ULTRAVIOLET ELECTROLUMINESCENCE OF LED DEVICES BASED ON n-ZnO NANORODS GROWN BY VARIOUS METHODS AND p-GaN FILMS

Light emitting diodes (LEDs) structures based on p-GaN film/n-ZnO nanorods quasiarray heterojunction were fabricated. ZnO nanostructures were grown on the p-type GaN templates using two different methods. The turn-on voltages of ZnO/GaN heterojunctions based on ZnO nanorods grown using the gas-transport reaction and hydrothermal methods were equal to 3.2 V and 6.5 V, respectively. The diode-ideality factors were estimated to be of around 45 and 36 for the samples with ZnO nanorods grown using the method of the gas-transport reaction and the hydrothermal method, respectively.
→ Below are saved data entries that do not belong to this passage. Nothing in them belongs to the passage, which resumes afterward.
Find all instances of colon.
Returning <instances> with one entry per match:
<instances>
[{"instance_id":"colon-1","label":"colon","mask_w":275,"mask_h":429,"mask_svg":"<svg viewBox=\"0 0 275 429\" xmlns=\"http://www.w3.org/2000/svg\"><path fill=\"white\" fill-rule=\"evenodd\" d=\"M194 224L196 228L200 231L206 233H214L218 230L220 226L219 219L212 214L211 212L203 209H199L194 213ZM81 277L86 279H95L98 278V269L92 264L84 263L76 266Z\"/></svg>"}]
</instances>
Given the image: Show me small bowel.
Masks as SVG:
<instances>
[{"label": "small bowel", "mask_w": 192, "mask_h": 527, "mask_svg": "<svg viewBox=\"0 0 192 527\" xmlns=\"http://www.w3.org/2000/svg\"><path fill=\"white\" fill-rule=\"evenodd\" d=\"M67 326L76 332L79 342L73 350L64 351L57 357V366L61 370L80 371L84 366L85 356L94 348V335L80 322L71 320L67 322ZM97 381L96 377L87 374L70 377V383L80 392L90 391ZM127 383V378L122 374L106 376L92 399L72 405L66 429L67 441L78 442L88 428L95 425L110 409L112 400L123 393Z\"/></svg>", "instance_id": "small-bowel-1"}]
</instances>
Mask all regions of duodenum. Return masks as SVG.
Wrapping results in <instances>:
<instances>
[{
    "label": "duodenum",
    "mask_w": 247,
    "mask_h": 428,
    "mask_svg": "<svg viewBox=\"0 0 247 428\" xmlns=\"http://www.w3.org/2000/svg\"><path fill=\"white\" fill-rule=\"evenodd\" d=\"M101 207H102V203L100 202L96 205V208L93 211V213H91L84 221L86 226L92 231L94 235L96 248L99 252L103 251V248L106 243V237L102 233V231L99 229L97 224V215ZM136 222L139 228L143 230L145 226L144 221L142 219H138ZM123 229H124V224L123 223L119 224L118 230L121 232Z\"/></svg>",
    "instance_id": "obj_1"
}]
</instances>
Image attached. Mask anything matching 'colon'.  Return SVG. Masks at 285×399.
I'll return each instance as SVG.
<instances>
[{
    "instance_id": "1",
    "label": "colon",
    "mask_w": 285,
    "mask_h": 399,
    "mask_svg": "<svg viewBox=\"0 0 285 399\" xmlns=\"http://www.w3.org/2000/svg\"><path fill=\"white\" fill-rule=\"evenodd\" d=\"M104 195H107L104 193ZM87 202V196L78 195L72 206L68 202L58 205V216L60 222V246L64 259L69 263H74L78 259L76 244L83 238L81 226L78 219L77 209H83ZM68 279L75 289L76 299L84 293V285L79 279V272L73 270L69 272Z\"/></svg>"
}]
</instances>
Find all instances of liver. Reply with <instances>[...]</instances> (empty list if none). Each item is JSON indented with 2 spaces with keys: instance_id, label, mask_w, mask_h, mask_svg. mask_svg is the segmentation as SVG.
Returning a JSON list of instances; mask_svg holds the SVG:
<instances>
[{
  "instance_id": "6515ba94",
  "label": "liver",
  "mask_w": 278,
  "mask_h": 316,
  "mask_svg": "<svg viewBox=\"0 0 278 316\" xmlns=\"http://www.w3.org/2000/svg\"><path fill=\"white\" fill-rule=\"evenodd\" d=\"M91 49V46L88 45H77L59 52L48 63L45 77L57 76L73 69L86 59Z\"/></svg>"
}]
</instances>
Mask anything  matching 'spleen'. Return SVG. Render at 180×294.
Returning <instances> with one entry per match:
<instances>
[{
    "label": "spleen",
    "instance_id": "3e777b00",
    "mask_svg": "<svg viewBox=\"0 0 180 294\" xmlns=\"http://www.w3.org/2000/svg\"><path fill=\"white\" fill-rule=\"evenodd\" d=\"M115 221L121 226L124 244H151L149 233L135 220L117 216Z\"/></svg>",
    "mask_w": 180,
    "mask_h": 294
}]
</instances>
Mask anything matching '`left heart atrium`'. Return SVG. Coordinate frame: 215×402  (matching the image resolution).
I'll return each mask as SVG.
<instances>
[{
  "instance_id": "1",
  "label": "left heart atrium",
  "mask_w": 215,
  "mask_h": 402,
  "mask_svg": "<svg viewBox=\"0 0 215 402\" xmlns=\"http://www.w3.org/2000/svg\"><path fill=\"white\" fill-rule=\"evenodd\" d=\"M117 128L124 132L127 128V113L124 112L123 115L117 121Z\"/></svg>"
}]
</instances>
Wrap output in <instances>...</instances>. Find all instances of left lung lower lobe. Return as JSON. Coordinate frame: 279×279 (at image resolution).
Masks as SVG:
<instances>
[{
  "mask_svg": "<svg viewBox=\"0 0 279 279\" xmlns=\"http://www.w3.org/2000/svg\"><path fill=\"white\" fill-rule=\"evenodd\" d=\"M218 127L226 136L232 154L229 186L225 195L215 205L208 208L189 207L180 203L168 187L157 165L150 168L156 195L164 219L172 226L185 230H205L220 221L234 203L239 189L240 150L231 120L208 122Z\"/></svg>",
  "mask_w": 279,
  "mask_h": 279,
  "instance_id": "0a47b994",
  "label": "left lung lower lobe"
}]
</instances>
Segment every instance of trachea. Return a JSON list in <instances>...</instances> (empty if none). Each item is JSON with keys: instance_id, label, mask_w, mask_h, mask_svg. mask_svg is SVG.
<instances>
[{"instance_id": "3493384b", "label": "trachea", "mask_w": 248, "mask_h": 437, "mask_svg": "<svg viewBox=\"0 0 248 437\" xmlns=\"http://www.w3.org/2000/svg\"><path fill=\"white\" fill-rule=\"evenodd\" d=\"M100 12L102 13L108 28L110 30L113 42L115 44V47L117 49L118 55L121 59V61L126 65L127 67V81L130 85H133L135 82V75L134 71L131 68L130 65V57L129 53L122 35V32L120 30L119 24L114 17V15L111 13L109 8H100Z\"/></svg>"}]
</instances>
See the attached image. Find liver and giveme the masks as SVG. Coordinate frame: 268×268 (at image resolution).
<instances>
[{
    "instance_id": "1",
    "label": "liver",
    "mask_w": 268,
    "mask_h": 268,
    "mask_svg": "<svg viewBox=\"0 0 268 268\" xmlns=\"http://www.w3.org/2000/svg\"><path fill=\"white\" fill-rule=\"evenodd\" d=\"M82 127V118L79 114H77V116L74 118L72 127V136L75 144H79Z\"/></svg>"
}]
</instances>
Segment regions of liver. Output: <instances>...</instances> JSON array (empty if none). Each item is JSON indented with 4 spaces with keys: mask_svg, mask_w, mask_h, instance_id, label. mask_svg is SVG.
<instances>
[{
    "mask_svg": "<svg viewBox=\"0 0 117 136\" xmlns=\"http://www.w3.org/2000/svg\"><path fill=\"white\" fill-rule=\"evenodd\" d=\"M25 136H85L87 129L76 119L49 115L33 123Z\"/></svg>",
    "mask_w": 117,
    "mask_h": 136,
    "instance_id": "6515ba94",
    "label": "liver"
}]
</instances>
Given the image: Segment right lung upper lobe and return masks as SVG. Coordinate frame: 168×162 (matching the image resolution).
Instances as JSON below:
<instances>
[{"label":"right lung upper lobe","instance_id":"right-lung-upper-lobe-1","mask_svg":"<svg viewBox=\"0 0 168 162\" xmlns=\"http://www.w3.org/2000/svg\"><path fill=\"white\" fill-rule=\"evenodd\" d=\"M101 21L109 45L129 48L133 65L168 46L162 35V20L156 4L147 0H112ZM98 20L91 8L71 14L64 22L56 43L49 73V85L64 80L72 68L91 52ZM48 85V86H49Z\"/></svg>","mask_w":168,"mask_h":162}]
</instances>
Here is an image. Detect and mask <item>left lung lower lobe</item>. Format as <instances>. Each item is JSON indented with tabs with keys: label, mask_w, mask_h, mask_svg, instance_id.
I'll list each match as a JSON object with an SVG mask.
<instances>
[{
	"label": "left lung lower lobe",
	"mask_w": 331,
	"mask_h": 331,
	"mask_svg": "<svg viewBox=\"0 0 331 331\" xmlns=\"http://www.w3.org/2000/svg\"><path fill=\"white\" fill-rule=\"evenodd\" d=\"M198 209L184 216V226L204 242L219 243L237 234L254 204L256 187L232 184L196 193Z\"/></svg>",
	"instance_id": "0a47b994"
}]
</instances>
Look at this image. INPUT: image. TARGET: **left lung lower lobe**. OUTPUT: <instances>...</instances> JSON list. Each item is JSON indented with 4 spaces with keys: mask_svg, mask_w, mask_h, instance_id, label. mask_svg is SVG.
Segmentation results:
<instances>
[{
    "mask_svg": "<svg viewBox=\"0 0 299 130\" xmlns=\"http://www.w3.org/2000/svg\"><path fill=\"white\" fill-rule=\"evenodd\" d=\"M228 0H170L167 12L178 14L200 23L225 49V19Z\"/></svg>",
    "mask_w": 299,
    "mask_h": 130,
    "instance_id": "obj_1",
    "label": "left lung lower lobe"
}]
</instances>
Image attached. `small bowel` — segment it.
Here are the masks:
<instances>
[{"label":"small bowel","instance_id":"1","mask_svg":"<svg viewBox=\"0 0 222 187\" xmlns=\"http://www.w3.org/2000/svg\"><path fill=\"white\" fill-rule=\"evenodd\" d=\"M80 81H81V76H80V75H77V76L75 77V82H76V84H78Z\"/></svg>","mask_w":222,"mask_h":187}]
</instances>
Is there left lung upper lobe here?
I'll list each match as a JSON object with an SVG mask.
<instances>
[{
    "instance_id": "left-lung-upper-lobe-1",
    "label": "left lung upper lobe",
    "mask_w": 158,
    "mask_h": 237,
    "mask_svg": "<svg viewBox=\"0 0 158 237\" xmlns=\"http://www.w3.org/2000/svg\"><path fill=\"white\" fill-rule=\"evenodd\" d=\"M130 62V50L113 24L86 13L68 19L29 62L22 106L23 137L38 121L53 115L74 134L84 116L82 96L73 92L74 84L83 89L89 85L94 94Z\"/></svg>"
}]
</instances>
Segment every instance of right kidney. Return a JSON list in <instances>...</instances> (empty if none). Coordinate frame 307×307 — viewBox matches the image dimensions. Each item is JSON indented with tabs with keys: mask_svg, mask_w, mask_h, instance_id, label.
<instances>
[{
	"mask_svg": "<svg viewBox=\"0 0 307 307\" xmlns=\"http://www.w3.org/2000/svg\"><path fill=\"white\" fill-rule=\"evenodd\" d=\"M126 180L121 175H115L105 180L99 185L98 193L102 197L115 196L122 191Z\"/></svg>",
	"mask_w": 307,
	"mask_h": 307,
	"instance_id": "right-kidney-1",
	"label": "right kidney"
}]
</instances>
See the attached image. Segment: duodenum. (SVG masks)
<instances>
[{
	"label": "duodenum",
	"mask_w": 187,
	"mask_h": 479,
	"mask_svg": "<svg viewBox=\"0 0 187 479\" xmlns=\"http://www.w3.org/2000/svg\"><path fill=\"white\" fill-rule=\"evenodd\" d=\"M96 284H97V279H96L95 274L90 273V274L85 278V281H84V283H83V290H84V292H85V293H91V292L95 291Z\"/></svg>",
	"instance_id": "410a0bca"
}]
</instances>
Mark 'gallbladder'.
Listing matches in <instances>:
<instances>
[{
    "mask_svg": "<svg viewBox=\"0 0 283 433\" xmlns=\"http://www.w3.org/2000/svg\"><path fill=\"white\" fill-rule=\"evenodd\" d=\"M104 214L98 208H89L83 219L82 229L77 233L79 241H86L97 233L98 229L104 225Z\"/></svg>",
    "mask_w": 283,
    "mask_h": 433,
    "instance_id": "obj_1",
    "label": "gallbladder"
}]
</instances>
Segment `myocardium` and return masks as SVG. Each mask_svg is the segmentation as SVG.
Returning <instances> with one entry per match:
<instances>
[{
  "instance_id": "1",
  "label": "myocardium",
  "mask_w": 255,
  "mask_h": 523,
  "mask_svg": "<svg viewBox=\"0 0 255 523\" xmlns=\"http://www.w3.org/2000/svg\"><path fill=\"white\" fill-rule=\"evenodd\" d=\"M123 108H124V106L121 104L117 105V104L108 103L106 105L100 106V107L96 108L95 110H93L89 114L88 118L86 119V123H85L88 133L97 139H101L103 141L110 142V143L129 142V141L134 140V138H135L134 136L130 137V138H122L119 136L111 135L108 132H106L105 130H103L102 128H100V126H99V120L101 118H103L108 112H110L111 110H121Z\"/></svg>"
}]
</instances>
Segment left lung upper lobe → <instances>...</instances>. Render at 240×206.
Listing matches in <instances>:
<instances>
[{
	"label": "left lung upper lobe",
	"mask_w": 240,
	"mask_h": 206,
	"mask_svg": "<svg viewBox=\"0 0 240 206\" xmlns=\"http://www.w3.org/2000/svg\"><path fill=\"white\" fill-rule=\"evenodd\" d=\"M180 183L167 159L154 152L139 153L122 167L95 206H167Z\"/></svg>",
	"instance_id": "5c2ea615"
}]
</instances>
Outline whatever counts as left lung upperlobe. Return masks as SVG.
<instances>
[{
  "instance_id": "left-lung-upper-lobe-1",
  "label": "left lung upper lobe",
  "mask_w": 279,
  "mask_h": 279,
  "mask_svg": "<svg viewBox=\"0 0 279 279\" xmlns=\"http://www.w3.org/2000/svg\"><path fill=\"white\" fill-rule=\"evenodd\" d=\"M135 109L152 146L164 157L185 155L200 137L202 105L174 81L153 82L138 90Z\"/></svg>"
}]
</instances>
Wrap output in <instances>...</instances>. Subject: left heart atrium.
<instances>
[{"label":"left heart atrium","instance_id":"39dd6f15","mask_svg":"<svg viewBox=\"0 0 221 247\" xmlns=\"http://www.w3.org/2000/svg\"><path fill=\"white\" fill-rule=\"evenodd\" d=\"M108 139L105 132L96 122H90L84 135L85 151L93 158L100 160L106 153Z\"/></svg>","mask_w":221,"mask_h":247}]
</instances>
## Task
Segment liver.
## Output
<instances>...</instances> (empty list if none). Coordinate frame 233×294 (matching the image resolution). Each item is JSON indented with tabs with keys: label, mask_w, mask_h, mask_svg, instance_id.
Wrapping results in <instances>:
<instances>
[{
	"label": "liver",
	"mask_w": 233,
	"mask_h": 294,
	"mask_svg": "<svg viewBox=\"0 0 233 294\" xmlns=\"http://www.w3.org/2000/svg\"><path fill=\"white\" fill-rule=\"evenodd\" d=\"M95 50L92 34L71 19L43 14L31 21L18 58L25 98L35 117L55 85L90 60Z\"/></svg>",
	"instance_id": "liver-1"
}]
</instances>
The large values of the ideality factors can be explained by a high density of trap states and quality of the contacts with the p - n junctions. The electroluminescence (EL) spectra of LEDs with ZnO nanorods grown by the gas-transport reaction and hydrothermal methods were approximated by four and three Gaussians, respectively. On the basis of the X-ray diffraction (XRD), electrical and optical studies data, one can conclude that the emission peaks at 389-391, 410-412, 436-438 and 502 nm correspond to the near-band-edge (NBE) recombination in ZnO, interface carriers recombination in ZnO/GaN junction, the electrons transition from GaN conduction band to Mg2+ doping level, and to the emission from the defect levels in ZnO, respectively. The LED based on ZnO nanorods synthesized using the hydrothermal method emitted a more pure ultraviolet (UV) light.